Engaging pupils during students’ teaching practice exercise

Marais and Meier (2014) asserted that students’ capacity to leverage quality is immense provided students are given the right tools at the time and clarity on the objectives of their engagement. Student engagement can take different forms (on platforms, on boards, broad student satisfaction surveys, “instant feedback” techniques etc.).

Student engagement is most powerful as a driver of quality teaching when it involves dialogue, and not only information on the student’s experience. As students are the intended beneficiaries of quality teaching, they are able to provide crucial “customer feedback” not only on what works well but also on what they would like to be done differently and how (Pomerantz & Pierce, 2009).

Toh (2012) agreed that obtaining constructive feedback from students is not a straightforward initiative since students may be reluctant to take up such a role and they may be dubious about the added-value of their contributions and believe that their views will be ignored. These concerns may be compounded if it is difficult for them to see evidence of action as a result of the various evaluations they participate in. It is therefore crucial to render students’ evaluations meaningful to them if they are to be useful to the institution in promoting teaching quality.

Some students may underestimate the constraints that institutions face and expect unrealistic changes.  Others may be inclined to approach evaluation as a political issue and take a more obstructive than constructive attitude to it. From their side, the academic community might be hesitant to entrust students with a role in contributing to or critiquing academic-related matters, not least because of concerns about the reliability and fairness of some instruments for gathering student feedback. In some settings, academics might also be concerned that some students might use evaluation of their teachers as a bargaining chip, for example, to seek a higher assessment grade (Thomas, 2006).

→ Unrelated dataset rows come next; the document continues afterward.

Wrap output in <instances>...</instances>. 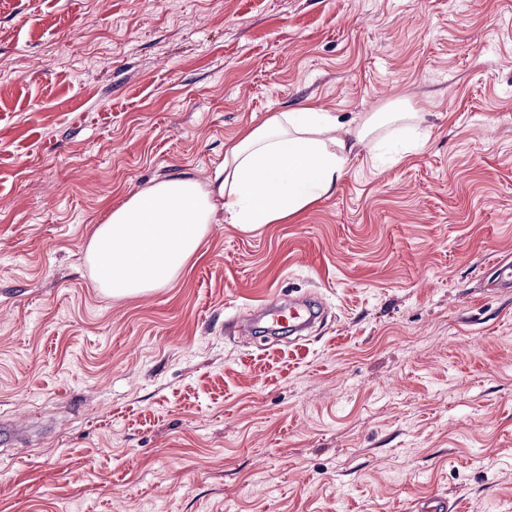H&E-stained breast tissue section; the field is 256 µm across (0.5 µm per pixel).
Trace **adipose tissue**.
<instances>
[{
  "label": "adipose tissue",
  "mask_w": 512,
  "mask_h": 512,
  "mask_svg": "<svg viewBox=\"0 0 512 512\" xmlns=\"http://www.w3.org/2000/svg\"><path fill=\"white\" fill-rule=\"evenodd\" d=\"M390 125L407 147L418 148L427 137L406 105L366 117L347 139L340 135L342 122L328 112L309 107L268 116L226 147L212 180H159L113 209L96 226L86 253L97 287L111 298L166 287L216 218L255 229L331 196L355 146L376 148L377 132Z\"/></svg>",
  "instance_id": "1"
}]
</instances>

Despites these obstacles, Salsbury and Schoenfedt (2008) stated that it is worth recalling that students everywhere in the world are continuously making their own assessments of their teaching and learning experience, whether or not they have a channel through which to express them. Such insights provide an extremely valuable input to the process of improving quality teaching, but only if collected and analysed in an appropriate way.

References

Marais, P. & Meier, C. (2014). Hear our voices: Student teachers’ experiences during practical teaching. Africa Education Review, 1(2), 220-233.

Pomerantz, F. & Pierce, M. (2014). From literacy methods classes to the real world: Experiences of pre-service teachers. New England Reading Association Journal, 40(2), 55-62.

Salsbury, D.E. & Schoenfeldt, M. (2008). Lesson Planning: A Research-Based Model for K-12 Classrooms. Alexandria, VA: Prentice Hall.

Thomas, P. (2006). Pre-service practicum teaching in Central Asia: A positive experience for both worlds. Journal of Social Studies Research, 30(1), 21-25.

Toh, W.S. (2012). Practicum Student Teachers’ Educational Beliefs and its Relationship to the School and Classroom Environment. Paper presented at the National Educational Profession Seminar 2002, Bangi, June 3-4.